Florez, a Venezuelan native, has a keen awareness of the humanitarian crisis facing his country. He is regularly in touch with two former Venezuelan ministers of health who currently teach at medical schools in Venezuela and collect data on the nation’s health care system. This led Florez to offer a report to U.S. lawmakers and health care experts last summer in Washington D.C. detailing the most extreme health challenges for Venezuelan migrants. At a follow-up meeting, Florez met Dr. Zaher Sahloul, president of MedGlobal and in December, MedGlobal chairman Dr. John Kahler visited Miami to explore a collaboration agreement with UM.

“Hopefully, we can move the needle to support the country, and health and education are two areas where UM can help Venezuela,” Florez said.

Recently, Pareja, who works as a research assistant for Florez, spent three days in Colombia with MedGlobal representatives to begin planning their first medical mission trip. She spent much of her time in the city of Cúcuta, known as the epicenter of the migration crisis. In Cúcuta, there are three bridges where Venezuelan migrants enter Colombia by foot, and Pareja visited the Simon Bolivar bridge, where an estimated 35,000 migrants walk into the country each day. Since the bridge is so popular, health care groups like the Red Cross, among others, have set up clinics in shipping containers adjacent to the bridge. Patients line up at the clinics as soon as they enter the country.

health care clinics
One of the health care clinics that serves Venezuelan migrants near the Simon Bolivar bridge in Colombia. Photo courtesy of Dr. Denisse Pareja.

Pareja said some of the worst health care issues stem from the lack of food, medications, vaccinations, medical supplies or access to doctors within Venezuela. In Florez’ report, he noted that since 1999, Venezuela has experienced a 65 percent increase in maternal mortality, a 30 percent increase in infant mortality and a spike in chronic diseases. Especially troubling to him is that diseases often considered preventable—such as measles, malaria, diphtheria and polio—are now reemerging in Venezuela. And since most migrants head west into Colombia, all of these health care woes are now permeating that country.

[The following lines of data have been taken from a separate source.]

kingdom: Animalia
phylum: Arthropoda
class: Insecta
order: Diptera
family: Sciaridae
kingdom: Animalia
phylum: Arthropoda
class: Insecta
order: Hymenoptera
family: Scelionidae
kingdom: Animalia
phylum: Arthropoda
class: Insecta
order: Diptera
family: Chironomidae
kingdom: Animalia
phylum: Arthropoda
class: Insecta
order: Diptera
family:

On her recent trip to Colombia, Pareja saw a prevalence of HIV among Venezuelan migrants because of the lack of medications there, as well as the scarcity of contraception. Worsening the crisis, without treatment for HIV, mothers are passing on the virus to their babies. And in general, due to the lack of contraception in Venezuela, there are high rates of pregnant women who are ill, or whose babies are sick, and often malnourished. Colombian health care facilities are struggling to treat all of these issues.

"It was impressive to learn that preventable diseases already controlled in Latin America have reemerged in Venezuela,” said Pareja. “Women and children are a vulnerable group as maternal and child morbidity and mortality have increased, mainly due to lack of nutrients and prenatal control.”

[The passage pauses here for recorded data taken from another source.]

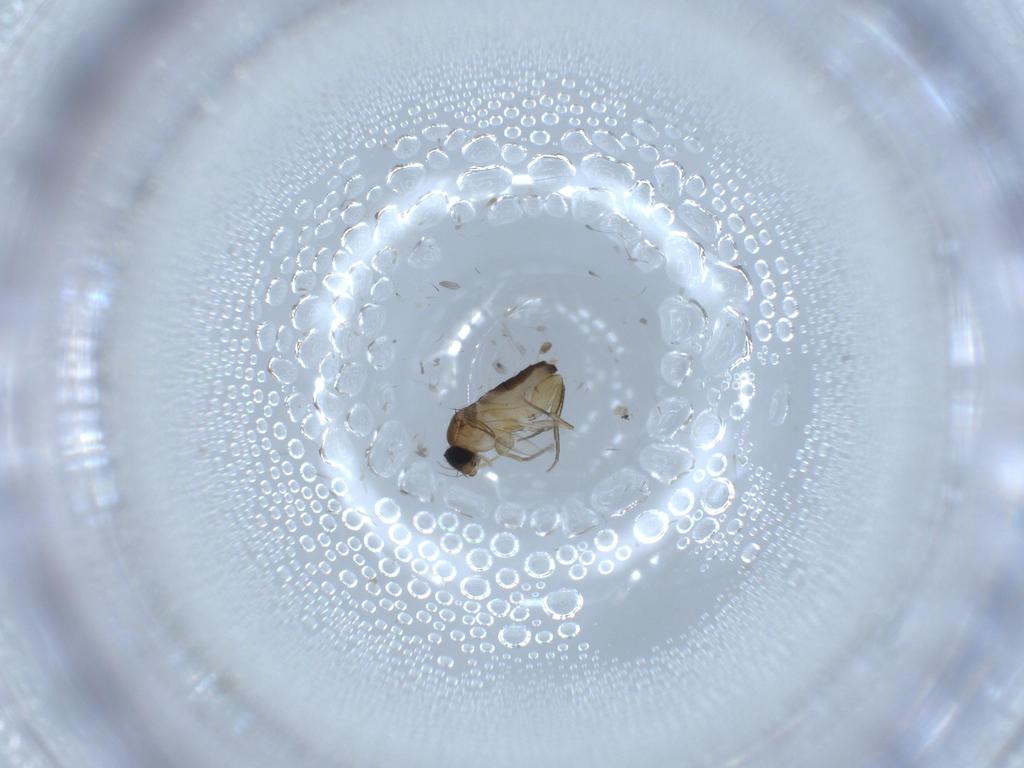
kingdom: Animalia
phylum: Arthropoda
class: Insecta
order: Diptera
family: Phoridae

MedGlobal, which works to provide health care for vulnerable populations in areas of natural disasters, displacements and war conflicts globally, is now fundraising to send doctors and supplies to the Venezuelan migrants in Colombia. On their last trip, they visited two hospitals in Cúcuta where they plan to offer medical care in the future, said Pareja, who was recently hired as the nonprofit’s medical and volunteer coordinator for the Venezuela-Colombia effort. Once they secure government clearance for MedGlobal doctors to practice in Colombia and to set up clinics, the University of Miami will have more opportunities to help, Pareja added.

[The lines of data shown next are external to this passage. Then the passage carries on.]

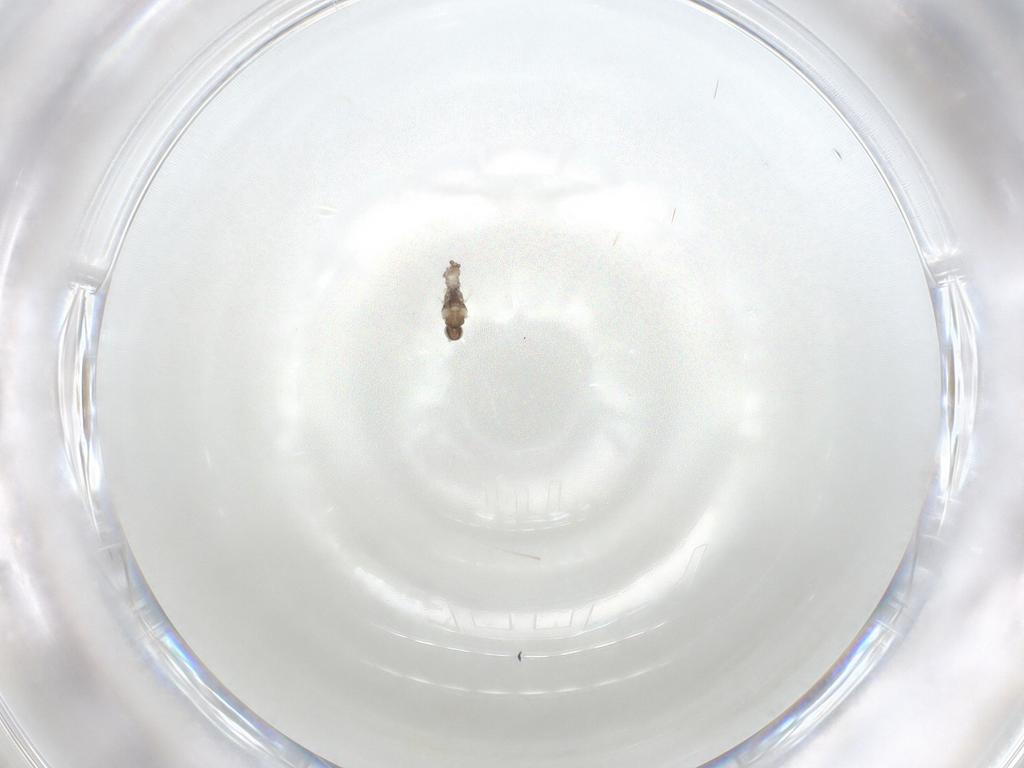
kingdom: Animalia
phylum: Arthropoda
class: Insecta
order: Diptera
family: Cecidomyiidae
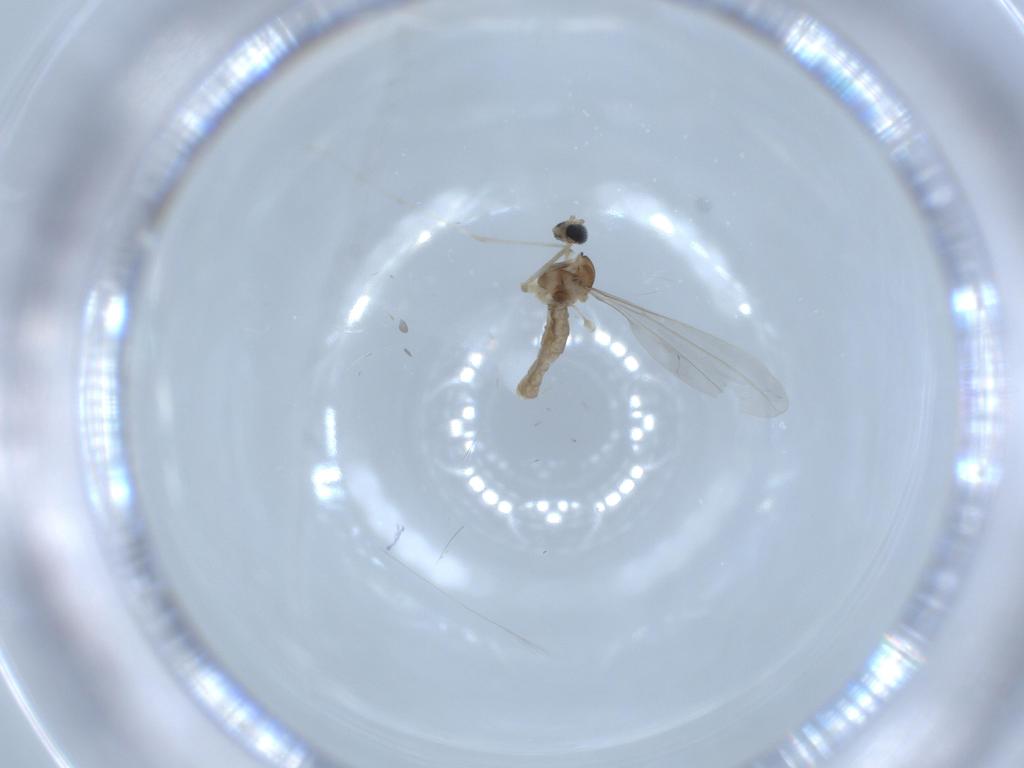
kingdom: Animalia
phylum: Arthropoda
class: Insecta
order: Diptera
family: Cecidomyiidae
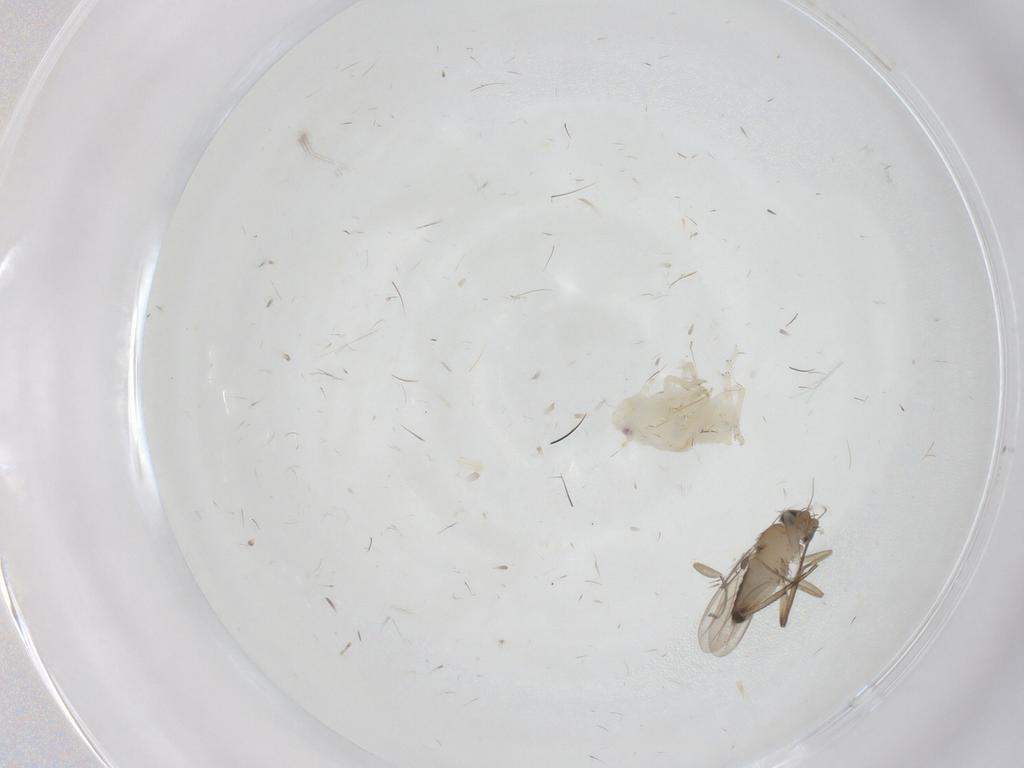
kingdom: Animalia
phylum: Arthropoda
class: Insecta
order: Diptera
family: Phoridae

Although the situation in Venezuela is troubling, Florez said the partnership with MedGlobal may provide a chance for UM students in public health, nursing, and medicine to gain hands-on experience with a health care crisis, while providing needed assistance to the migrants.

“The idea is that in the near future our students can go [to Colombia] for their capstone projects, and with the proper safeguards, be deployed there to offer health care initiatives on vaccination, as well as education on basic nutrition and dietary habits,” Florez said. “Things that are basic to prevent major outbreaks and to enhance their perspective as public health students.”